What Dads Can Do Better Than Momsby Katlyn Joy | June 19, 2013 12:00 AM
The days of father knows best seem long gone. Watch a sitcom and see a dopey dad who fails at everything but good intentions. But how realistic is this modern, ineffective father?
What Dads Bring to Families: The Data
Dads matter from the beginning.
A 2007 study of 19,000 families by the Equal Opportunities Commission found that dads who took paternity leave when baby first arrived and spent a significant amount of time at home with the child in the earliest days had fewer emotional problems or behavioral issues when the child reached the age of 3.

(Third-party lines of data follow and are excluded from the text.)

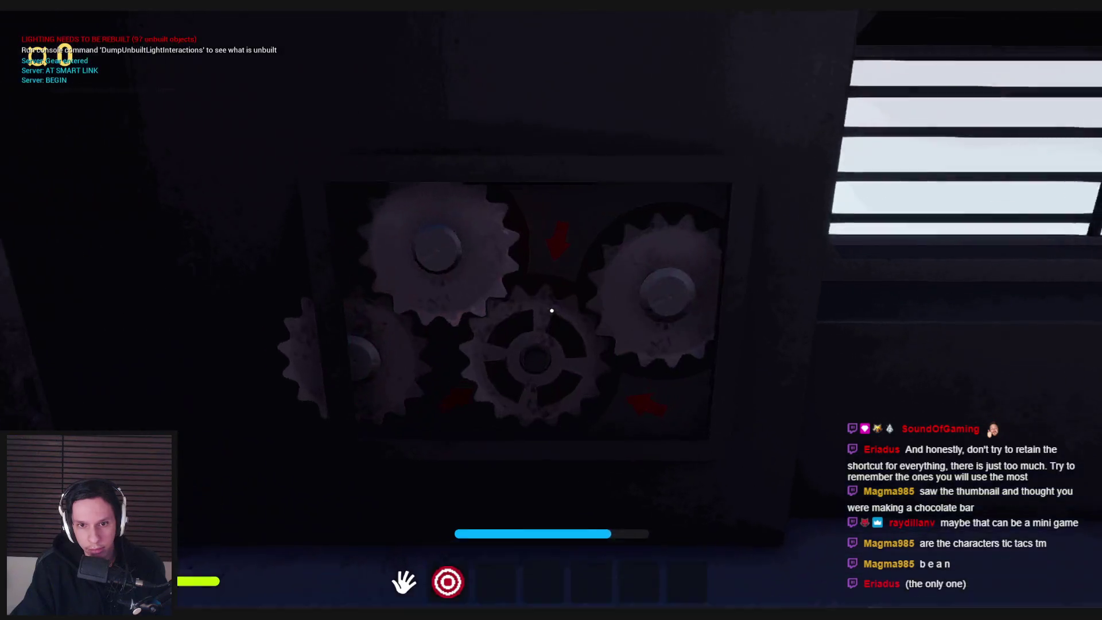
key(s)
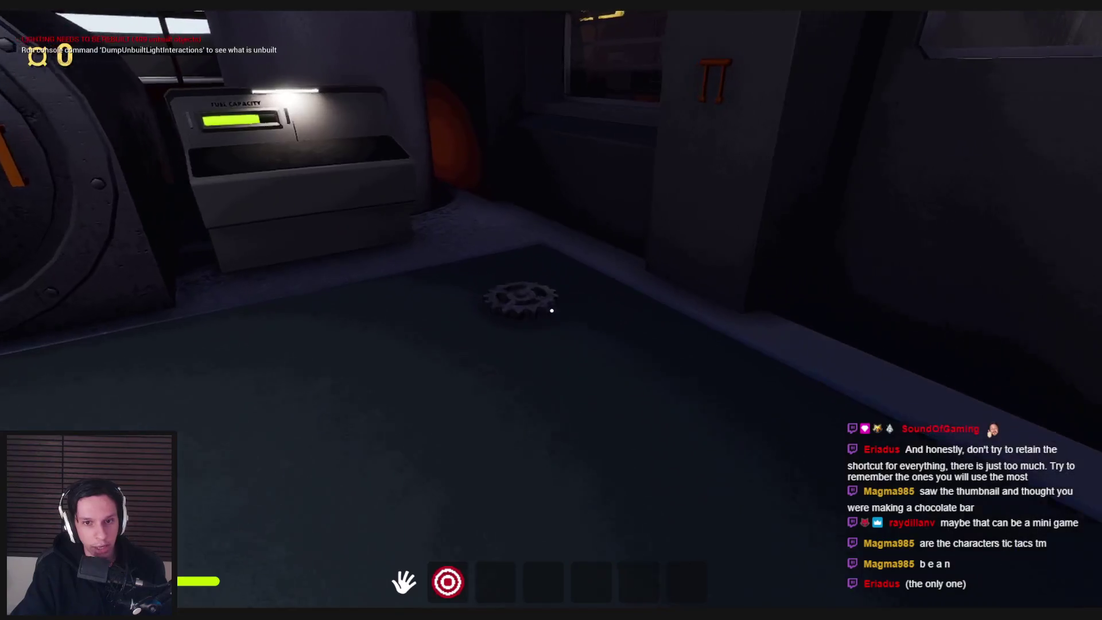
- Walk up to the steaming red valve and turn its wheel
key(w)
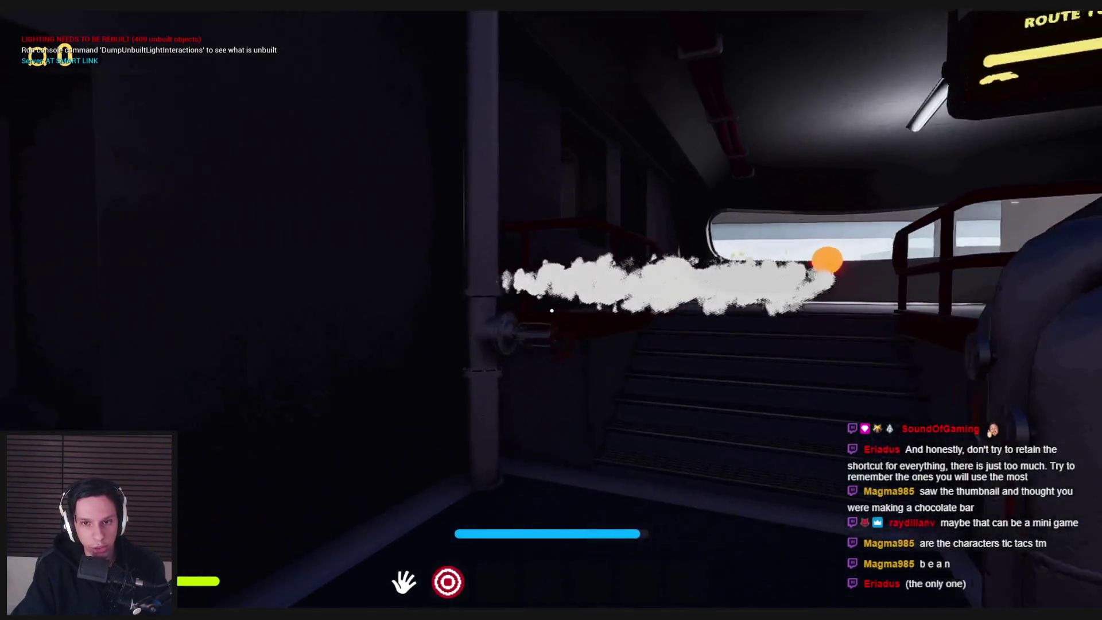
mouse_move(581, 298)
mouse_down()
mouse_move(552, 311)
mouse_move(595, 390)
mouse_move(610, 381)
mouse_move(546, 300)
mouse_move(553, 312)
mouse_up()
key(w)
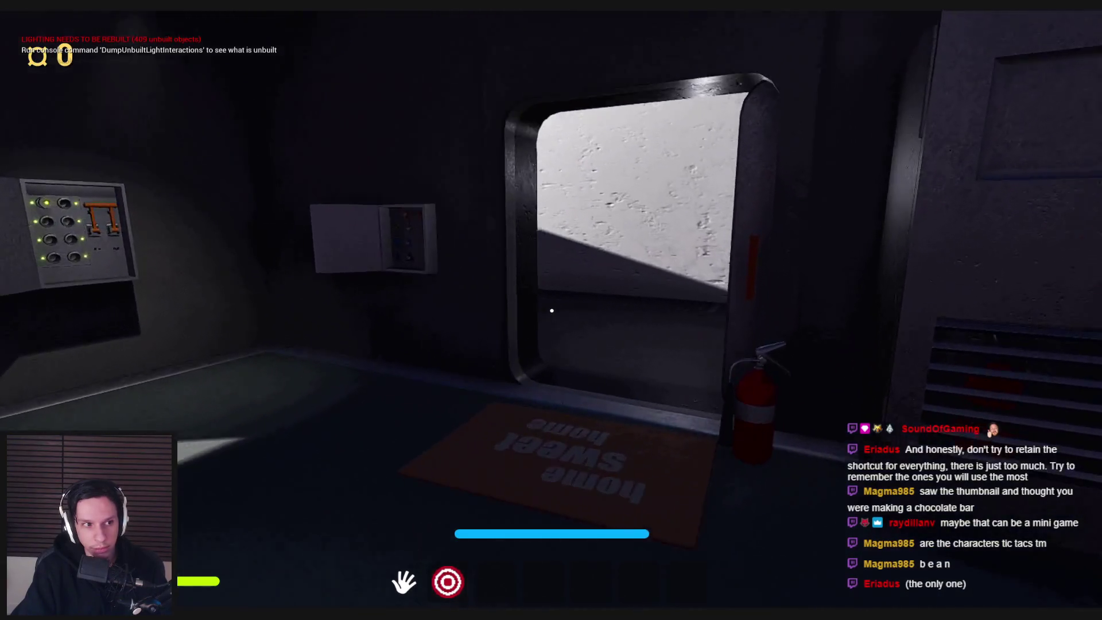
- Pick up the fire extinguisher, carry it out onto the walkway and shake it three times
click(551, 310)
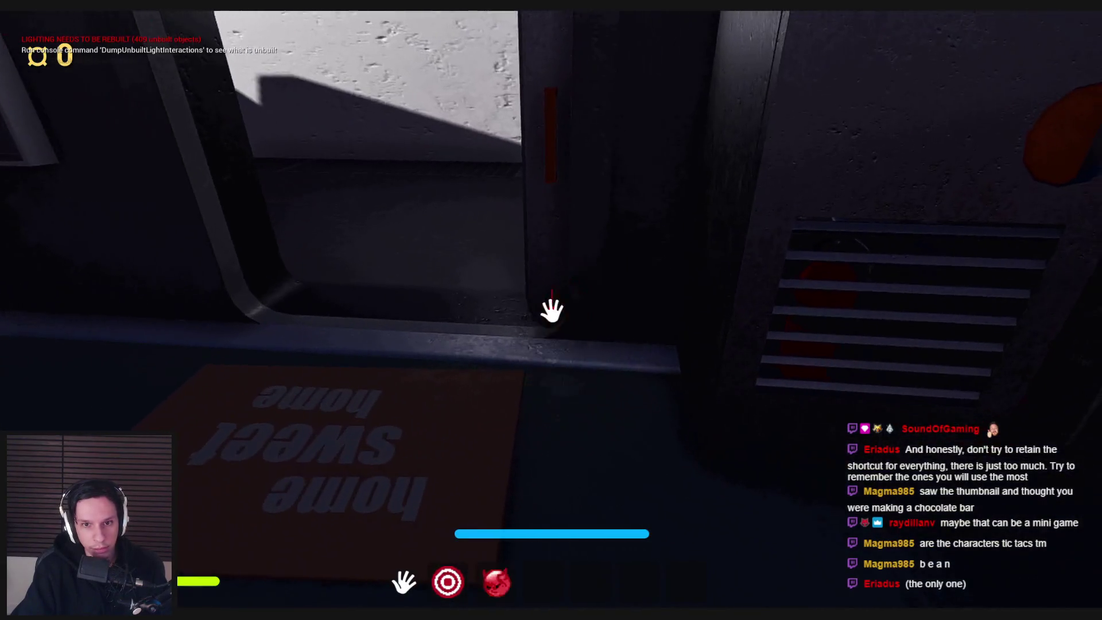
key(w)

Dads dramatically decrease a child's risk of drug and alcohol abuse and cigarette smoking.
Children who don't live with their fathers are more than 4 times as likely to smoke.
Dads give kids a better shot at healthy lives, including both physical and emotional health and positive behaviors.
In fact kids in single parent households have between 2 and 3 times the amount of behavioral problems.
Dads help ensure graduation and school success.
Kids living without dad are twice as likely to drop out. A study of 20,000 children found that when fathers are involved with their kids' schools the children were more likely to receive A's, participate in extracurricular activities and less likely to fail a grade.
Dads create children who care about others.
In a 26-year study, researchers found that the single greatest factor in determining a child's capacity for empathy was an involved dad. Dads who spent time alone with their children and spent childcare time at least twice weekly had the most compassionate children of those followed in the study.
Dads create better outcomes for their children regardless of the income they produce.
It's not the dough; research has shown that even children raised in the inner city were more likely to finish high school, become self-sufficient and enjoy healthier lifestyles if they were raised in a two-parent family.
Ways Dads Make a Difference by Parenting Differently than Moms
1. Dads are physical.
Moms tend to try to keep things gentle and quiet while dads like to roughhouse and play more rambunctiously with kids. It teaches them the rules for play fighting, like don't hit in the eyes, no slapping in the face and so on. The child learns boundaries in this type of play. It also helps a child develop physical skills and confidence as well as problem solving of a different kind. Think about how your little one struggles to find a way to grasp a ball that your husband keeps just out of his child's reach. Children who play physically with their dads score better on tests of problem solving. It also helps teach a child emotional regulation. You can't get mad when playing and lose your temper with dad and continue to enjoy the play session.
2. Dads set boundaries and are disciplinarians.
Of course there are some dads who are push overs and some moms who are toughies, but it seems most families fall more in the "Uh-oh, I hope Mom doesn't tell Dad what I did today!" Dads tend to see clear practical rules and consequences while mothers can get caught up in nuances of gray and a desire to peacekeep.
3. Fathers let the little stuff go.
While Mom may be a notorious multitasker and worry over how to get the costume ready for the class play, finish Jason's homework with him and clean the kitchen, Dad will skimp on the costume (who really cares if the hem is finished or not?) help Jason finish, while ordering pizza. Forget kitchen clean up tonight; we're using paper plates!
4. Dads have different types of one-on-one time.
Just because your husband doesn't have a serious cuddly read a story time with a follow up emotional heart to heart doesn't mean his time with his kids is any less important. Dads tend to do more cooperative activities than intensely emotional ones. They may do a chore together, go to a car show or museum together or some other activity that is shoulder to shoulder rather than heart to heart. This builds cooperation, camaraderie and confidence in kids.
5. Dads encourage risks.
Moms shrink away from some activities because of "what if's" where dads are more likely to cheerlead, "Go ahead! Don't be afraid to try!" The pay off is obvious, kids will have more success in life if they have the confidence to test their wings.
6. Dads are just as nurturing even if it looks different than moms' style.
In a 2013 study, it was discovered that dads are just as good at mom's at deciphering what baby needs from the sounds of baby's cry alone. Also, that feel-good hormone, oxytocin that moms have when breastfeeding is not for females only. Dads have an increase when they have newborns but also have a boost in it when engaged in roughhousing with their kids.
Perhaps most telling of all is the study that found that it is a confidence in a father's love that yields the best results in young adults as to whether they are happy and satisfied in life. Dads matter!